Одиночество Чтеца кажется мне страшнее собственного. Он глубже и искреннее чувствует и любит тех, кто ушёл, больше чем себя. Тяжело жить в чужих квартирах, среди чужых вещей, лишившись воспоминаний, которые вызывают знакомые предметы. Растение, вырванное с корнем из родной земли. Перекати-поле. Хочет искупить грех, если грех был. Кто ж знает. Но очень круто. Я бы так не сумела, такой воли у меня нет. За мною шлейф из проступков, недоданной любви, которая просится наружу, липнет к людям, не всегда достойным. Достойным кого? О, как я себя люблю! Можно бы и поменее.
Вчера, получая очередное щедрое вознаграждение, Евгений сказал:
– Вы же понимаете, я у вас не из-за денег.
Если бы он знал, что это плата за то, чтобы его видеть. Но он не знает, а я говорить не собираюсь. Спрашиваю:
– А из-за чего?
– Любопытно. Вы человек со столичным образованием. Хочется обменяться соображениями. Несогласие – тоже диалог. Ещё меня привлекает опыт. Действительно ли, он что-то даёт человеку?
Усмехаюсь:
– Замыливает свежесть восприятия, мешая быть объективным. Опыт нельзя перенять, его можно только нажить. С возрастом люди видят и судят по-другому.
– Вы же сами как-то утверждали, что человек практически не меняется.
– Да? Ну, что ж. Иногда мы думаем иначе, чем говорим, иногда говорим иначе, чем думаем. Я имела в виду природный характер. Меняются времена, восприятие времён, а человек – нет. Обстоятельства лишь заставляют его приспосабливаться.
– Тогда он обречён повторять ошибки, общество перестанет развиваться, а это смерть.
– А вам не кажется, что вокруг нас толпами ходят мертвецы?

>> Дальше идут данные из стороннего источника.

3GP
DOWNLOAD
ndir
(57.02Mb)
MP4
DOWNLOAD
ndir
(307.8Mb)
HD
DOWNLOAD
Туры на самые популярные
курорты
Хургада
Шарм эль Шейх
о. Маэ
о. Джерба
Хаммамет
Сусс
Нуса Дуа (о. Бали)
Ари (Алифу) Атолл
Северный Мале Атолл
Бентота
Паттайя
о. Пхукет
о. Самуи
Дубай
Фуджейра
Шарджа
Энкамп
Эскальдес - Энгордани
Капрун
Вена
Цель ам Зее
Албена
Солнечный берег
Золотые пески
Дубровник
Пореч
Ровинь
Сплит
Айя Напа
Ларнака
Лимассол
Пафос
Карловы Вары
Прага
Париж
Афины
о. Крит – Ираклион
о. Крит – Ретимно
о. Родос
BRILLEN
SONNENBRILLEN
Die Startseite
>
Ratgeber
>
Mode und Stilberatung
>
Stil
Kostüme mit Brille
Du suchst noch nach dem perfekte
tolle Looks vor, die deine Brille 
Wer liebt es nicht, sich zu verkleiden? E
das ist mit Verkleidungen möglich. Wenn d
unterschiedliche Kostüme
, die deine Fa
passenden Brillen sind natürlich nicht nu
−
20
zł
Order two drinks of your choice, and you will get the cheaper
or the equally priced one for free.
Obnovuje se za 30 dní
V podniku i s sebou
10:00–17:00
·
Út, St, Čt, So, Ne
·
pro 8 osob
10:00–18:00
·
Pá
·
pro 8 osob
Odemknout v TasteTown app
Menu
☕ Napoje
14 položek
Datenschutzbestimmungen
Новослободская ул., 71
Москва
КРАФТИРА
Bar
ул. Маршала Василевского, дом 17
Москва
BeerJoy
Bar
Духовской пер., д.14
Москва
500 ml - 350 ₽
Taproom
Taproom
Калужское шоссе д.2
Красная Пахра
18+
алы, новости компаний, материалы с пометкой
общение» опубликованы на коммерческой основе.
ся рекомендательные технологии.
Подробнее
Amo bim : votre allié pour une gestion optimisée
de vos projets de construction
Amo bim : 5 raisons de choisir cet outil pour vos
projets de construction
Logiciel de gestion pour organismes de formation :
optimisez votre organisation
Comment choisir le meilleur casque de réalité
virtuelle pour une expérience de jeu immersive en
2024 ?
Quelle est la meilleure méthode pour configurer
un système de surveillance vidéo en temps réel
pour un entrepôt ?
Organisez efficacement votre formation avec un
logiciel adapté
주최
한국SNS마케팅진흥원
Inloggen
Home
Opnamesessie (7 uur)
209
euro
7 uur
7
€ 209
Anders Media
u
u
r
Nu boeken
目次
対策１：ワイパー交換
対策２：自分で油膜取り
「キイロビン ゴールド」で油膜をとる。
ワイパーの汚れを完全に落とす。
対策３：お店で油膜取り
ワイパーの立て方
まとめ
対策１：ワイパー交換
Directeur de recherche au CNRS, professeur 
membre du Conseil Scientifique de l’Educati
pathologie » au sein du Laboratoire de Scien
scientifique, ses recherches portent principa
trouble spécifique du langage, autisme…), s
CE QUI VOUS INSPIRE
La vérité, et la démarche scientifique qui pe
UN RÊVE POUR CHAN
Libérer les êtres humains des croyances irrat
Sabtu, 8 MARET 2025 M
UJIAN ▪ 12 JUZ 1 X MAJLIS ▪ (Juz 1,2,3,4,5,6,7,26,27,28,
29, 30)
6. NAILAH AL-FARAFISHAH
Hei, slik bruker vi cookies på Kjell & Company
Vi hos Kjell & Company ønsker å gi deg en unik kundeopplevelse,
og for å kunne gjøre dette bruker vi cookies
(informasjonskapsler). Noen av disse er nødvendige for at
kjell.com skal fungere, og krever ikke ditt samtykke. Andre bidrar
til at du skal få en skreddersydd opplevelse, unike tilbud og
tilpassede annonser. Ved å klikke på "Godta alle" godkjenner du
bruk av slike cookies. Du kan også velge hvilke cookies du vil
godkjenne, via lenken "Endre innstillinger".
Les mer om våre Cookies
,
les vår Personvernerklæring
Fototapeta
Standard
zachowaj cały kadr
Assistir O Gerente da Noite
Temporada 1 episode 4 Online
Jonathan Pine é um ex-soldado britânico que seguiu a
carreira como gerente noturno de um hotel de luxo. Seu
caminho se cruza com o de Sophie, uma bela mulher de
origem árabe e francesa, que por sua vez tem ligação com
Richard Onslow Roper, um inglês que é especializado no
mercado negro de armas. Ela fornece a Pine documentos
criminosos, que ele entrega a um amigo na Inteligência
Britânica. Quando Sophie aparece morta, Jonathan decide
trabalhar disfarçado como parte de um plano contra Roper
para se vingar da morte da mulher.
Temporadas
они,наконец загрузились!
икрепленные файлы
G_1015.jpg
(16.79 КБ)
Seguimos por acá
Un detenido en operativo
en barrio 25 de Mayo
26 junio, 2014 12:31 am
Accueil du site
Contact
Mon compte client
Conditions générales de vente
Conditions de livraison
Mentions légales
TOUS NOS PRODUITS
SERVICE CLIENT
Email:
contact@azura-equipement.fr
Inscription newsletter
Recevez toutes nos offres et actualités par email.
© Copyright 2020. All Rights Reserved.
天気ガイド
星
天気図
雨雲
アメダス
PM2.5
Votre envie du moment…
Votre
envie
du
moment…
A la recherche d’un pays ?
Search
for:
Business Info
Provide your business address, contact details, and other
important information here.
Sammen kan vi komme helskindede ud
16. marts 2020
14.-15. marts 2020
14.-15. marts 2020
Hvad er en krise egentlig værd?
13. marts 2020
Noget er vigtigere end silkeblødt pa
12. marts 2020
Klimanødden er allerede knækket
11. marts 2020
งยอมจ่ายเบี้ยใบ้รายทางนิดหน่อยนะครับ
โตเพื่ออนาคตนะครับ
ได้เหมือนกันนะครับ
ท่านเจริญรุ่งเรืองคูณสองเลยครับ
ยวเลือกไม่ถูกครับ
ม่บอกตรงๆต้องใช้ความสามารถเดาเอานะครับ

– Нет. Общаясь с молодёжью, я наблюдаю подвижки человеческой сути. Новое поколение качественно иное. Хуже или лучше – вопрос другого ряда.
– Ну, да, новое электронное поколение занято лишь обретением навыков, игнорируя запросы души. Оно способно возбуждаться только от экстремальных удовольствий. Детские игры в стрелялки убеждают подростков, что жизнь – экран, а смерть – иллюзия, и они становятся зацеперами, принимают наркотики, прыгают с крыши, уверенные в том, что никогда не погибнут, потому что в последнюю минуту можно нажать на кнопку и всё вернётся в исходное положение.
– Не верьте журналистам, им важно, чтобы читали и смотрели. Значит, нужна «жареная» информация. Нормальных ребят в разы больше, просто обыденность выглядит невыигрышно.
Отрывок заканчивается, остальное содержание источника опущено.